I think that Dutch companies have a lot to offer. We are specialists in areas such as water resource management and sustainable development technology. I am sure that we can find partners in Russia, and I am sure that our companies will be of use to each other. The important projects mentioned today are excellent examples of the new opportunities we can create. We need each other. This is not just about energy companies but also about investors and high-tech companies – everything that can help us develop new strategies.
I think the big issue today is really one above all of new strategies, entrepreneurship, sustainable development and innovation. We need to remember that these issues are global issues, and a global power such as Russia has an important play here.
Regarding the [UN Climate Change] Conference in Copenhagen, I hope that Russia will make its contribution because this is a very important event.
Question: Last October, the Russian authorities said that they would report on the results of the investigation into the death of Dutch cameraman Stan Storimans. We have not heard anything. Can we expect to hear some information?
Dmitry Medvedev: What happened to [cameraman] Storimans is a real tragedy of course, and we want above all to express our condolences to his family.
Unfortunately, these events were linked to the aggressive action taken by Georgia.
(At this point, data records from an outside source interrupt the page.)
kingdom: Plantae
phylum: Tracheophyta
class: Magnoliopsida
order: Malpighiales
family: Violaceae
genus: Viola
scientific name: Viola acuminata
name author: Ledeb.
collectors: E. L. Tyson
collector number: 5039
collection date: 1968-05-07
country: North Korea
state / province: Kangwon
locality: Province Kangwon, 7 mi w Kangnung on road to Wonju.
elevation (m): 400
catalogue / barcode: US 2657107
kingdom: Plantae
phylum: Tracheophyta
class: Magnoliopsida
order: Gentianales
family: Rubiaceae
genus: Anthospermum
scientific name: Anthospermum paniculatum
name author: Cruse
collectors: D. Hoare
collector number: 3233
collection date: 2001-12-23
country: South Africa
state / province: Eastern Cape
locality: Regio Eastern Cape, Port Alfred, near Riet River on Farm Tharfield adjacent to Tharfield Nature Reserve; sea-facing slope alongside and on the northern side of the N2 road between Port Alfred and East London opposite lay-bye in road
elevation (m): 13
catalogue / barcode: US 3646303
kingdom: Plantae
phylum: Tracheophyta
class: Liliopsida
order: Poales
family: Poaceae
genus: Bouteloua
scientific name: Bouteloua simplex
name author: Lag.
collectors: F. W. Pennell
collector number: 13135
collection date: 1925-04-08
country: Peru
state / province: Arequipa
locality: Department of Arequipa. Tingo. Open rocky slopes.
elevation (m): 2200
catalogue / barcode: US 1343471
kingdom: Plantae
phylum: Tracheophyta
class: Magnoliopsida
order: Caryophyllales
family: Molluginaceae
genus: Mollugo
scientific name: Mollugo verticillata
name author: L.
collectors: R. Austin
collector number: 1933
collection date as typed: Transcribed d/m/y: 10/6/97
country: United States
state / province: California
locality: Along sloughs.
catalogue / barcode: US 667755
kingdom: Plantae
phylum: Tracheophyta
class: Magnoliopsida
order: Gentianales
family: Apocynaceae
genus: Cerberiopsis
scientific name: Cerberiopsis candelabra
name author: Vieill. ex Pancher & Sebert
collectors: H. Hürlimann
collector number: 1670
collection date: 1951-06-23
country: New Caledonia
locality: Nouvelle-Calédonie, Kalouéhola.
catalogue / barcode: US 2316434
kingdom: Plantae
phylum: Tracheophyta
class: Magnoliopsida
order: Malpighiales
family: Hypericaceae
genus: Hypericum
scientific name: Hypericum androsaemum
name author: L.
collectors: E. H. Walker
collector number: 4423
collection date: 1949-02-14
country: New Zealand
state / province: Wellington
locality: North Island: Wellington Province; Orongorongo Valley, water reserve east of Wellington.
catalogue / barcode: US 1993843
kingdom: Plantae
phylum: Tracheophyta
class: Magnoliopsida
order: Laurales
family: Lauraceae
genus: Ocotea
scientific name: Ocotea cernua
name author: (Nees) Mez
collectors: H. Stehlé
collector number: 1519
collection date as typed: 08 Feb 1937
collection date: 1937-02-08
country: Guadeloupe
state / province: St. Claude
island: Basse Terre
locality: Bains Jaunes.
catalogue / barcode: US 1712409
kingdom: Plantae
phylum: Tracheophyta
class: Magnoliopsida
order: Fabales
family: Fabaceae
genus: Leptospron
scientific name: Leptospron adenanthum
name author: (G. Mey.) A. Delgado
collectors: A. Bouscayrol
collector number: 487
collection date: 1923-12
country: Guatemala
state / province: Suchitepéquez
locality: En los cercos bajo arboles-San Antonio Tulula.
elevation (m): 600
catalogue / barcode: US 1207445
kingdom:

Our position at this point in time is that the blame for what happened lies with the Georgian armed forces, as they are the ones who confirmed use of cluster bombs.
Overall, what we seek today, what we see as our task, is to play our part in ensuring Europe’s security and not allow a repeat of events such as those that took place last August. Those events were the regrettable outcome of the irresponsible and very dangerous policy that Georgia pursued at that time.
As for this particular case, I think the investigation should continue and should be completed, but at the same time, I want to say that our sympathy goes out to Mr Storimans’ family. What happened was a real tragedy, a tragic event that took place during this unfortunate conflict.